*Exercise directions:* Could you return all of the entries below exactly, minus the pictures?

Dataset items
******************************

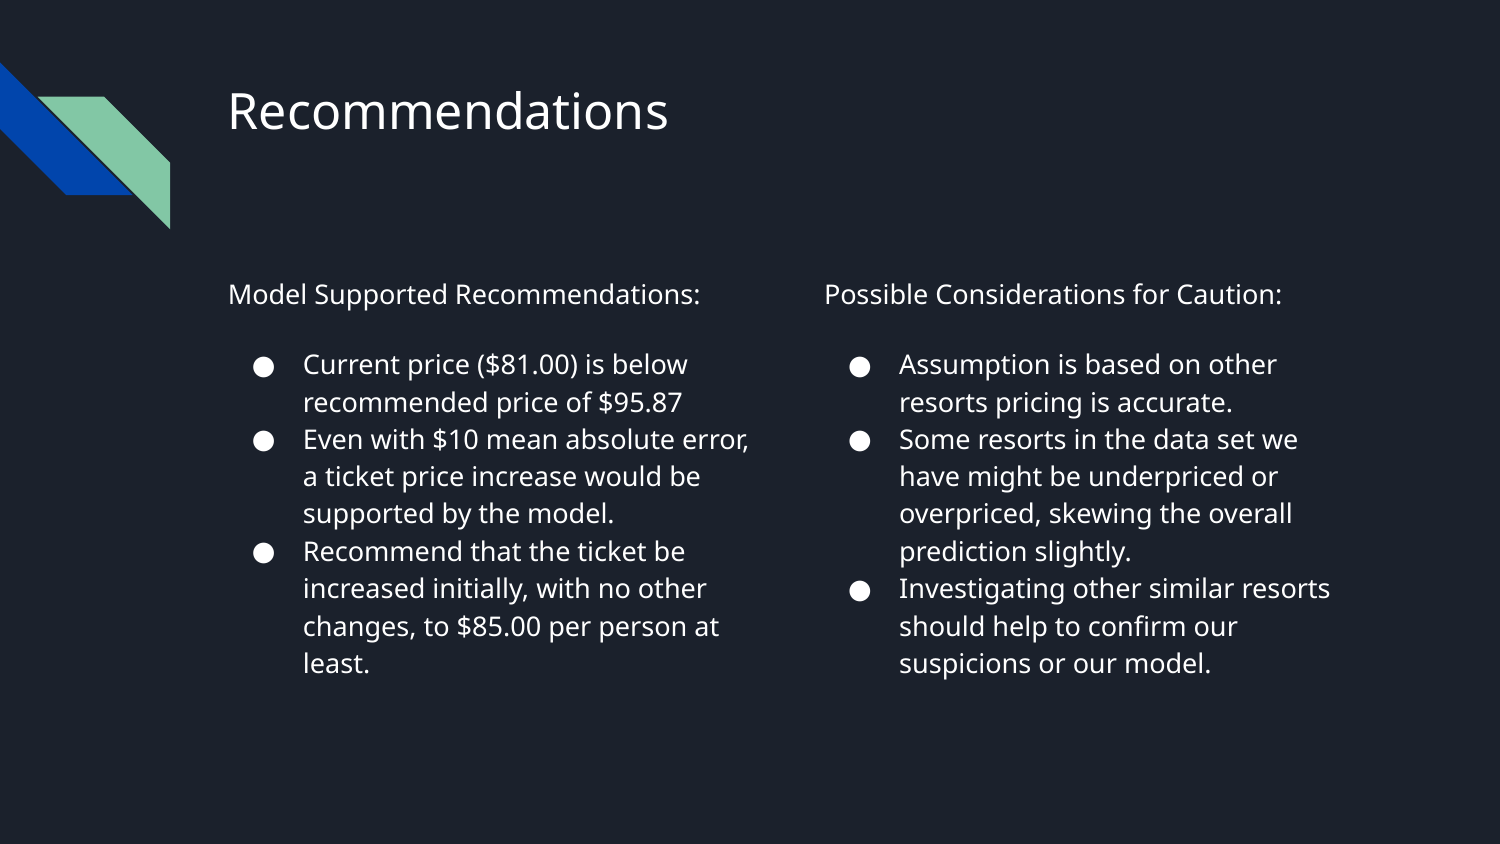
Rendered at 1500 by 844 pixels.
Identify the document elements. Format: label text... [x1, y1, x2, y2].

list Possible Considerations for Caution: Assumption is based on other resorts pricing is accurate. Some resorts in the data set we have might be underpriced or overpriced, skewing the overall prediction slightly. Investigating other similar resorts should help to confirm our suspicions or our model. [809, 257, 1368, 735]
list Model Supported Recommendations: Current price ($81.00) is below recommended price of $95.87 Even with $10 mean absolute error, a ticket price increase would be supported by the model. Recommend that the ticket be increased initially, with no other changes, to $85.00 per person at least. [212, 257, 772, 735]
title Recommendations [212, 64, 1368, 215]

******************************

*Worked solution:*
Rendered at 1500 by 844 pixels.
Identify the document elements. Format: label text... [x1, y1, x2, y2].

list Possible Considerations for Caution: Assumption is based on other resorts pricing is accurate. Some resorts in the data set we have might be underpriced or overpriced, skewing the overall prediction slightly. Investigating other similar resorts should help to confirm our suspicions or our model. [809, 257, 1368, 735]
list Model Supported Recommendations: Current price ($81.00) is below recommended price of $95.87 Even with $10 mean absolute error, a ticket price increase would be supported by the model. Recommend that the ticket be increased initially, with no other changes, to $85.00 per person at least. [212, 257, 772, 735]
title Recommendations [212, 64, 1368, 215]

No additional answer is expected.